## Extracted data
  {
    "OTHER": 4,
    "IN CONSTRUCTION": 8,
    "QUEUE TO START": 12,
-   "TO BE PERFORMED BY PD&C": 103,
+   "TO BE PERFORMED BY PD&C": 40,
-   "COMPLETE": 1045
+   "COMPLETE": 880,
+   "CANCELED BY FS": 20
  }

--

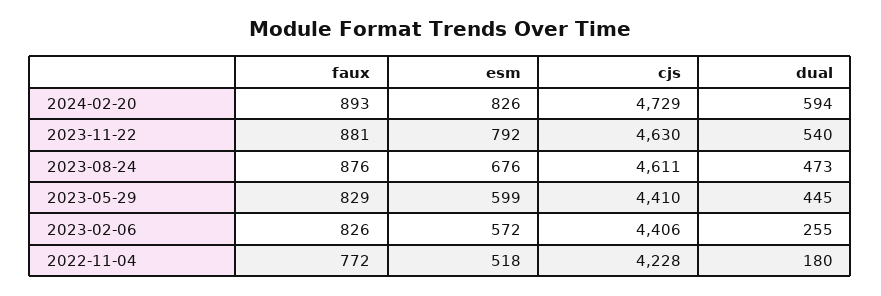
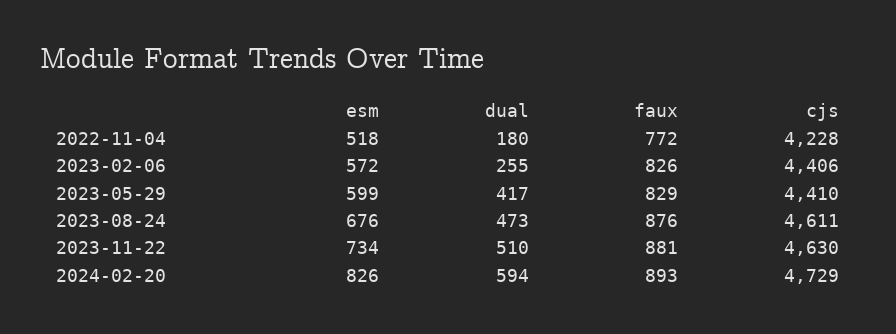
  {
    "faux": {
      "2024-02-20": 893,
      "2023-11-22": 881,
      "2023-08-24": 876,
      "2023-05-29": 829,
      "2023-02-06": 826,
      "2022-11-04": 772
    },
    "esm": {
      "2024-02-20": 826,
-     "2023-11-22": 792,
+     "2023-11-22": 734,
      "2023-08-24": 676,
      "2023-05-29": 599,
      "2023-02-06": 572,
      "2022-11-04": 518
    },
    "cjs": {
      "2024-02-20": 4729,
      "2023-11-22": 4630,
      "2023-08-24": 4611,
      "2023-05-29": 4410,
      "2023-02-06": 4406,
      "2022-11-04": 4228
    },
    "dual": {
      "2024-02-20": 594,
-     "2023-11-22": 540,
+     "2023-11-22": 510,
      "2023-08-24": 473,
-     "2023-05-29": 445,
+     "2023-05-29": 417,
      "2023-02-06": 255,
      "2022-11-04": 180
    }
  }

## Directions for this task
Note each line above that contains "PERFORMED" and copy it out.

## Completed exercise
-   "TO BE PERFORMED BY PD&C": 103,
+   "TO BE PERFORMED BY PD&C": 40,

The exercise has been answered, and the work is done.